First and foremost, I find villainesses are a deeply misunderstood species.
Like, sometimes you’ve had a hard year. Let’s say you’ve had problems with your convertible and your brother’s been sick and the men in your life are making you insane because you are just. one. woman and do not have TIME to deal with all their CRAZY GUY STUFF because it is NOT YOUR FAULT they have the emotional availability of a lobotomized he-goat and after a certain point you just need to unwind and spend a little “you” time.
Maybe it’s yoga, maybe it’s Ladies Night at Red’s Indoor Range and maybe it’s commissioning a new piece of outerwear. No judgment here. And let’s say you’re a green kinda gal, you decide NOT to destroy the planet by getting some polyester or nylon nightmare and instead opt for puppies which are PERFECTLY SUSTAINABLE RESOURCES and all of the sudden people are all up on your jock trying to run your convertible off the road, pestering your henchmen and writing unpleasant songs about your otherwise bitchin’ name. Do you KNOW how hard it is to find a good henchman in a recession? DO YOU?
ANYWAY, everyone knows the best characters are the villains and today we’re celebrating the five fiercest villainesses from the house that Walt built.
The Queen from Snow White, 1937
Still scary even when holding a cocktail, she’s the villainess who started it all. Please note the importance of a strong eyebrow arch. Villainesses know from birth what we all learn eventually: there is no more satisfying weapon than hauteur.

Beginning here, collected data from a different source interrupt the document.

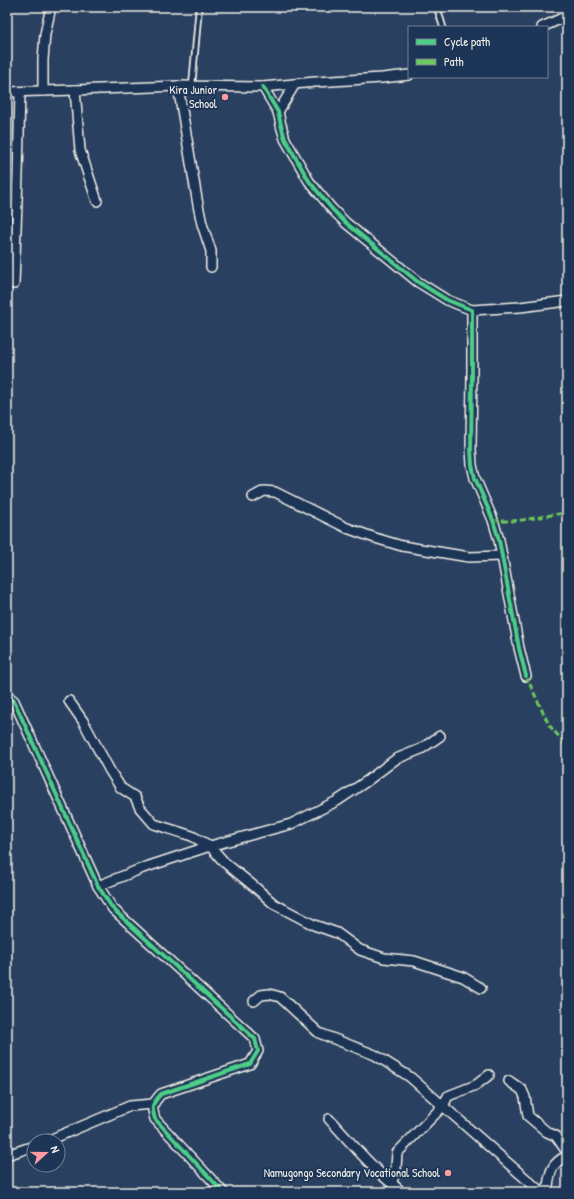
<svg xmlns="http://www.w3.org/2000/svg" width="574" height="1199" font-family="'Patrick Hand',sans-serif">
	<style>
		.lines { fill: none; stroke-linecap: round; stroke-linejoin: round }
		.service-casing { stroke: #f4f1e8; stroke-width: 8 }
		.minor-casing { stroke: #f4f1e8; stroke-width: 12 }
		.service { stroke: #1d3557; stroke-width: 4.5 }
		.minor { stroke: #1d3557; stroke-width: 9 }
		.quiet { stroke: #6dc95d; stroke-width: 3; stroke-dasharray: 6 3; stroke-linecap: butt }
		.cycleway-casing { stroke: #1d3557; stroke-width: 6 }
		.cycleway { stroke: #4dcf88; stroke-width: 4 }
		.poi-dot { fill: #ff9aa2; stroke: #1d3557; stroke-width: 1.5 }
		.labels { text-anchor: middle; stroke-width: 4; stroke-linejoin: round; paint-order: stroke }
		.poi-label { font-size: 12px; fill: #f4f1e8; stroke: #1d3557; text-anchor: end }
	</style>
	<rect width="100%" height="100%" fill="#2a4060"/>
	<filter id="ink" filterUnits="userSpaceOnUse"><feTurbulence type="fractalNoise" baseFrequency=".025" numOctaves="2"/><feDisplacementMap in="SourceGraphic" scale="8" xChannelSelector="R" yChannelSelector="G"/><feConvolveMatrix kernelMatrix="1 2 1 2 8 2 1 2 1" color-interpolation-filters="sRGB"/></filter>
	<g filter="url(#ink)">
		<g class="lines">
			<defs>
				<g id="service">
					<path d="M 437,7 L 443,27"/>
					<path d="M 192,86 L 199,7"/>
				</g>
				<g id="minor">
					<path d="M 542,27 L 567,16"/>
					<path d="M 178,86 L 198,205 L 202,224 L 211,251 L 211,267"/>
					<path d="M 263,87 L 278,112 L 281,125 L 285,139 L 309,181 L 332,209 L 346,223 L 418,282 L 447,300 L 472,310 L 472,375 L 471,449 L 472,465 L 475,478 L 493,520 L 499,540 L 519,648 L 526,676"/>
					<path d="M 75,90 L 80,150 L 97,201"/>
					<path d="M 43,91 L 43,60 L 45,34 L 51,7"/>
					<path d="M 7,92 L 75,90 L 178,86 L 263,87 L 315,82 L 382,78 L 409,75"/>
					<path d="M 278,112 L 295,84"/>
					<path d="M 14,284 L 18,174 L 20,92"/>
					<path d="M 472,310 L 520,307 L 567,301"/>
					<path d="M 253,497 L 264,491 L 275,492 L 347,528 L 375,538 L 402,546 L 469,557 L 502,556"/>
					<path d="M 7,695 L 14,701 L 98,886 L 113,909 L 255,1039 L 258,1051 L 250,1064 L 161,1094 C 152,1104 151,1106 155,1119 L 223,1192"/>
					<path d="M 69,701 L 83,721 L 110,771 L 121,788 L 135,797 L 140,808 L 154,824 L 192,836 L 210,846 L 224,862 L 256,888 L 274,904 L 314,925 L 337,933 L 360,950 L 384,958 L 414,961 L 463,977 L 481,988"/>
					<path d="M 98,886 L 143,868 L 210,846 L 291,824 L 337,801 L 367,781 L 396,759 L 421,749 L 440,736"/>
					<path d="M 254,1001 L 261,995 L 269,994 L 280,997 L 319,1033 L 375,1055 L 410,1077 L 541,1192"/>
					<path d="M 509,1081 L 522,1090 L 525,1097 L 528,1116 L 547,1132 L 556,1136 L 567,1152"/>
					<path d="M 329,1119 C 345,1136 361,1155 378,1171 C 385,1179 394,1184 401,1192"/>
					<path d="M 47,1141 L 130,1106 L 153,1104"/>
					<path d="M 7,1155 L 34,1146"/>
					<path d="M 392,1182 L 396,1168 L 397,1153 L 443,1106 L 448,1096 L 476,1085 L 489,1075"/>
					<path d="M 547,1192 C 550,1175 549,1164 567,1156"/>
				</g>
			</defs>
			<use href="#service" class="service-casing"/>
			<use href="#minor" class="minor-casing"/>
			<use href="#service" class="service"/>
			<use href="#minor" class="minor"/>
			<g class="quiet">
				<path d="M 493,520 C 517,524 543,515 567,513"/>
				<path d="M 526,676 L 549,725 L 561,739 L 567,749"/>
			</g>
			<defs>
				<g id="cycleway">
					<path d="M 263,87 L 278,112 L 281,125 L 285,139 L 309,181 L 332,209 L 346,223 L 418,282 L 447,300 L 472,310 L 472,375 L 471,449 L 472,465 L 475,478 L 493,520 L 499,540 L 519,648 L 526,676"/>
					<path d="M 7,695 L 14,701 L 98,886 L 113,909 L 255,1039 L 258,1051 L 250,1064 L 161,1094 C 152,1104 151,1106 155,1119 L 223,1192"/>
				</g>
			</defs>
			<use href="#cycleway" class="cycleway-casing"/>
			<use href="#cycleway" class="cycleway"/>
		</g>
	</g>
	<g class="poi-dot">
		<circle cx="225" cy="97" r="4"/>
		<circle cx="448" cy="1173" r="4"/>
	</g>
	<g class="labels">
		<g class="poi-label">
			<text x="217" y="94">Kira Junior<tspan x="217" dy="14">School</tspan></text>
			<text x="440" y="1177">Namugongo Secondary Vocational School</text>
		</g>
	</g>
	<rect width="574" height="1199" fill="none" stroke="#1d3557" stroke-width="24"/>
	<rect x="12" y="12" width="550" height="1175" fill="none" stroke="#f4f1e8" stroke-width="1.5" filter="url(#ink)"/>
	<rect x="408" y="26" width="140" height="52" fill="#1d3557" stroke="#738091"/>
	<rect x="416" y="39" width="20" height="6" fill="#4dcf88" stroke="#738091"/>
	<text x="444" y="46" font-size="12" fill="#f4f1e8">Cycle path</text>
	<rect x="416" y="59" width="20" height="6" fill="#6dc95d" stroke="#738091"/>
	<text x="444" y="66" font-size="12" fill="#f4f1e8">Path</text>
	<g transform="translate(46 1153) rotate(69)"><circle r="19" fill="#1d3557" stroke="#738091"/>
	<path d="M0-3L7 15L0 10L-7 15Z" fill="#ff9aa2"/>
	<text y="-6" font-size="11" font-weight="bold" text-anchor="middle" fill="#f4f1e8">N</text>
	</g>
</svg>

Maleficent from Sleeping Beauty, 1959
…unless it’s turning into a*%#$* DRAGON. Also note the importance of statement accessories, namely bitchin’ millinery and an evil-but-coordinating bird.
Lady Tremaine from Cinderella, 1950.
The most chinny of all the villainesses, La Tremaine knows to balance a prominent chin with big hair and large jewelry and, of course, locking her servants in mice-infested basements. It’s like lookin’ in a mirror.
Cruella DeVil from 101 Dalmatians,1961
I’m going to say one thing and one thing only: girlfriend was FRAMED.
Ursula from The Little Mermaid 1989
Ah, Ursula the Sea Witch, providing fat girls with a default costume since 1989. Proving once and for all big girl can go strapless with the right bone structure, hair, accessories and fundamental desire to crush the wills of all those around her.
Madame Medusa from The Rescuers, 1977
Totally underrated villainess from The Rescuers, all girlfriend wanted is a rock of her own and just ONE TEENSY KID gets dropped down a well and all of the sudden she’s the root of all evil. I had to post the picture of her in a turban applying false lashes because, well, we’ve all been there, but Madame Medusa was the first Disney villainess brave enough to prove that gingers actually CAN wear red.
Yzma from The Emperor’s New Groove, 2000
EARTHA MUTHA*^&%ING KITT, Y’ALL! This woman is my everything. Fabulous gowns, a hot-but-dim boytoy and a SECRET LAB WITH A ROLLER COASTER.